Pause. "I don't know. Instinct, maybe. You were there, and I—I needed to be close to you. Even if it was just basketball. Even if you hate it."

Adrian's chest constricted. "I don't hate it."

"You should. I'm—" Dante laughed, bitter sound in darkness. "I'm making everything harder. For both of us. I should back off. Let you have your life with Isabella. Stop showing up everywhere you are."

"You're not showing up everywhere."

"Adrian." Dante's voice hardened. "I check your location twenty times a day. On Find My Friends. I know where you are constantly. I structure my schedule around avoiding you, which means I'm thinking about you constantly. That's not normal. That's not—I'm not okay."

Adrian sat up. "You track my location?"

"We never deleted each other. From that school trip sophomore year. I kept meaning to. Never did." Pause. "Did you delete me?"

"No."

"Why not?"

Adrian didn't have an answer. Or had too many answers. None of which could be spoken without breaking something fundamental.

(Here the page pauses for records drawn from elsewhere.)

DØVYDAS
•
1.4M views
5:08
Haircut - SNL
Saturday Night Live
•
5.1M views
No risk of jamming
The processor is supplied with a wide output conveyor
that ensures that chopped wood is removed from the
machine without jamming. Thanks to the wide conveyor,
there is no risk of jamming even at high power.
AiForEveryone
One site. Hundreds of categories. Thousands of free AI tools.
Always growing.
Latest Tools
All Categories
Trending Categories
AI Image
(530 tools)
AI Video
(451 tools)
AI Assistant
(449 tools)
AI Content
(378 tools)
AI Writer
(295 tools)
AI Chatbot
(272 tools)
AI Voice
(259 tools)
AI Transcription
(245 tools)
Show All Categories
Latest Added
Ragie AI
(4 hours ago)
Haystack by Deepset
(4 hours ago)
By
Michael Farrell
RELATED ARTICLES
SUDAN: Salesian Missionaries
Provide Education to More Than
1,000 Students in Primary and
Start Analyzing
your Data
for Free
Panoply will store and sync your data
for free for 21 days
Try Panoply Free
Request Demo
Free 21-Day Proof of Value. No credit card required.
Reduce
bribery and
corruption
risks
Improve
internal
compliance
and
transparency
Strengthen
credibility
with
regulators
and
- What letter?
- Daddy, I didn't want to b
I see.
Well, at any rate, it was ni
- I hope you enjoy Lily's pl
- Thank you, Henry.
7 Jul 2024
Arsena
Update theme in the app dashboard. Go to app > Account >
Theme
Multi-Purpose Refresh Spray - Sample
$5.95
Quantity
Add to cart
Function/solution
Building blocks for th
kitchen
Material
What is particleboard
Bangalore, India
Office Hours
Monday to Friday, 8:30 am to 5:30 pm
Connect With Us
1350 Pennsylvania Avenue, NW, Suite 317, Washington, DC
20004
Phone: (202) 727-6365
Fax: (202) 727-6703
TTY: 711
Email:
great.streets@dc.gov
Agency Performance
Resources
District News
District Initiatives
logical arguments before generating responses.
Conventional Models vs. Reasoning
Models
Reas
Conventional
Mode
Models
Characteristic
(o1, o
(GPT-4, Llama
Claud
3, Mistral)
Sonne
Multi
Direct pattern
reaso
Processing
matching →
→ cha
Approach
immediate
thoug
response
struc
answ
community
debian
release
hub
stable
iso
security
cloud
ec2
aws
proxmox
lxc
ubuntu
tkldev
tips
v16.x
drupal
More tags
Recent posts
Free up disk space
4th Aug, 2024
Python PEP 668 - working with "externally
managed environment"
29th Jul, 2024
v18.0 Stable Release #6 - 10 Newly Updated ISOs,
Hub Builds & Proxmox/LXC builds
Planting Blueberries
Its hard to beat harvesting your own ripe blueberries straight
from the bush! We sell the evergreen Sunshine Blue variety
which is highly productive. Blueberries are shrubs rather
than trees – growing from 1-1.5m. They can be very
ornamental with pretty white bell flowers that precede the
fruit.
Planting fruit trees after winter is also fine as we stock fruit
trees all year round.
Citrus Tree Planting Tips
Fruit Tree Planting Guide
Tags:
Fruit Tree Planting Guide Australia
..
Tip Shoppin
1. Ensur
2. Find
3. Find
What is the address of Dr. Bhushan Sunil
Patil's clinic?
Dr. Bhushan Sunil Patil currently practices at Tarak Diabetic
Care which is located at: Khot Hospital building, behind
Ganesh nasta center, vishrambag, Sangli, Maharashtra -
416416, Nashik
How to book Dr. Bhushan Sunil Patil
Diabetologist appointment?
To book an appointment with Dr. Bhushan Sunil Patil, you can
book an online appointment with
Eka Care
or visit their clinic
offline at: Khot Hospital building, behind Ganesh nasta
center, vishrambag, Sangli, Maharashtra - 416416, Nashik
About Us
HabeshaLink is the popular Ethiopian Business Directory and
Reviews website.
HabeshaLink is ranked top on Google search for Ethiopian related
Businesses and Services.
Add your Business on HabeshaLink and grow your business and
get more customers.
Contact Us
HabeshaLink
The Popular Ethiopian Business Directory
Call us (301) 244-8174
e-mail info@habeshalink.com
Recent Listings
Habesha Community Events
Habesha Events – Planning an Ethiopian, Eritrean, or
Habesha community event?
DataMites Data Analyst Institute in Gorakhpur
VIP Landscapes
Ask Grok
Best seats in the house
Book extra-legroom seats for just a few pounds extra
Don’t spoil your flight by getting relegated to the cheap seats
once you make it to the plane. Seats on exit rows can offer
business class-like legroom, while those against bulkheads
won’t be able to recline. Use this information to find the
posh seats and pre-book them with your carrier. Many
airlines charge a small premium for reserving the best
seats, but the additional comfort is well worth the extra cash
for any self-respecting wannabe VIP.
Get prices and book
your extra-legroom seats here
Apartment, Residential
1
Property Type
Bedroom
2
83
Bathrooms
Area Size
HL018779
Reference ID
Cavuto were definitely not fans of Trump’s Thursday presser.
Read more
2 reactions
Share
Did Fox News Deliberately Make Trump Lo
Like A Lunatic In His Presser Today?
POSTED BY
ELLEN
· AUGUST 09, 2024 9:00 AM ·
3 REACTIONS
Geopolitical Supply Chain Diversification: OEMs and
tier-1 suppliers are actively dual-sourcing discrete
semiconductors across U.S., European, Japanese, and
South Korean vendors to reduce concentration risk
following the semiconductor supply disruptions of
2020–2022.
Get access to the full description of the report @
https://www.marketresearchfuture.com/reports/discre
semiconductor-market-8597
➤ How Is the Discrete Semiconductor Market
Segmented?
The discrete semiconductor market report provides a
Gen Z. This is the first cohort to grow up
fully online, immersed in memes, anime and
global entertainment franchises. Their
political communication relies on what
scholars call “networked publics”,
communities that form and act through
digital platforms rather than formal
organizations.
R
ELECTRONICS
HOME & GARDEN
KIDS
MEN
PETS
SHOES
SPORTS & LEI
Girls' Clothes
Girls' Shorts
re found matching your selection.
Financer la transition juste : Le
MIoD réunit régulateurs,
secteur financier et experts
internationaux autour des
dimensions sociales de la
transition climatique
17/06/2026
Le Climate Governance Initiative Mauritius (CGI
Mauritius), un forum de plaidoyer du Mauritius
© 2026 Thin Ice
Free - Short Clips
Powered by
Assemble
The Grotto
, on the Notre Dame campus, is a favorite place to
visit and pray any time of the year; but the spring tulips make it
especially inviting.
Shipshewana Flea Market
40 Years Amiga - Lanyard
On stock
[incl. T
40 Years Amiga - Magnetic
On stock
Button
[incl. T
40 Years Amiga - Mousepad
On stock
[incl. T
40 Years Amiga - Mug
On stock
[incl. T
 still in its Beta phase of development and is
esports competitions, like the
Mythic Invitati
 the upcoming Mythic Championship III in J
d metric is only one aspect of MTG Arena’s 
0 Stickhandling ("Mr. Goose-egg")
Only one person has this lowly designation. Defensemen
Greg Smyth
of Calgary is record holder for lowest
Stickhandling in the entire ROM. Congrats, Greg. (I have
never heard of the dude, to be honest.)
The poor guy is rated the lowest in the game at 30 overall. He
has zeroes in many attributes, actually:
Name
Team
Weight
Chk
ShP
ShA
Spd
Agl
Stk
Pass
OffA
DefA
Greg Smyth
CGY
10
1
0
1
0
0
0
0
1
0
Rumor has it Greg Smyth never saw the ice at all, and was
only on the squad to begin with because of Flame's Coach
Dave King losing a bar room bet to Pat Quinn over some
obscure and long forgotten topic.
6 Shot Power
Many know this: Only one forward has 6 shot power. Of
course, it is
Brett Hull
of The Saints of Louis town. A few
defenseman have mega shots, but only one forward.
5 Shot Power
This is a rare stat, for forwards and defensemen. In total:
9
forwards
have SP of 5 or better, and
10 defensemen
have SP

"I know more about your emotional state than Isabella's," Adrian said instead. "Sage pointed that out. I know when your jaw clenches, you're controlling anger. When your shoulders tense, you're uncomfortable. When you make that specific expression—micro-expression, barely visible—you're hiding hurt. I shouldn't know that. I shouldn't be able to read you better than my girlfriend."

"But you do."

"Yeah."

"And I can tell when you're performing," Dante said. "When you're being the good boyfriend versus when you're actually present. I watched you at that restaurant. You were performing the whole time. Except when you looked at me. Then you were real."

The truth sat between them. Massive. Undeniable.

"This is fucked up," Adrian said.

"Extremely."

"What do we do?"

"I don't know." Dante's shape shifted, sitting up too. "I tried dating Marcus to—I don't know. Move on. Prove I could want someone else. Marcus is great. Objectively perfect. But when he touches me, all I think about is that it's not you. That's not fair to him."

"And Isabella—" Adrian's voice cracked. "She deserves someone who's all in. Not whatever this is."

"So we break up with them."

"And then what?"

Long silence. The question hung unanswered because neither knew. Breaking up solved one problem while creating countless others.

"I miss you," Dante said quietly. "Even though you're right here. I miss talking to you. Miss fighting with you. Miss when we had something, even if it was just rivalry. This distance is worse than losing ever was."

Adrian's throat tightened. "Yeah."

"So what do we do?"

"I still don't know."

They sat in darkness. Two people sharing space, sharing truth, sharing unhappiness. No solutions. Just the admission that whatever they were doing wasn't working.

Dante lay back down first. "Goodnight, Adrian."

"Night."

But neither slept. Adrian heard Dante's breathing—not the rhythm of sleep, just the quiet presence of someone existing six feet away.

The compartments had cracked. Maybe broken. Adrian didn't know how to repair them.

Didn't know if he wanted to anymore.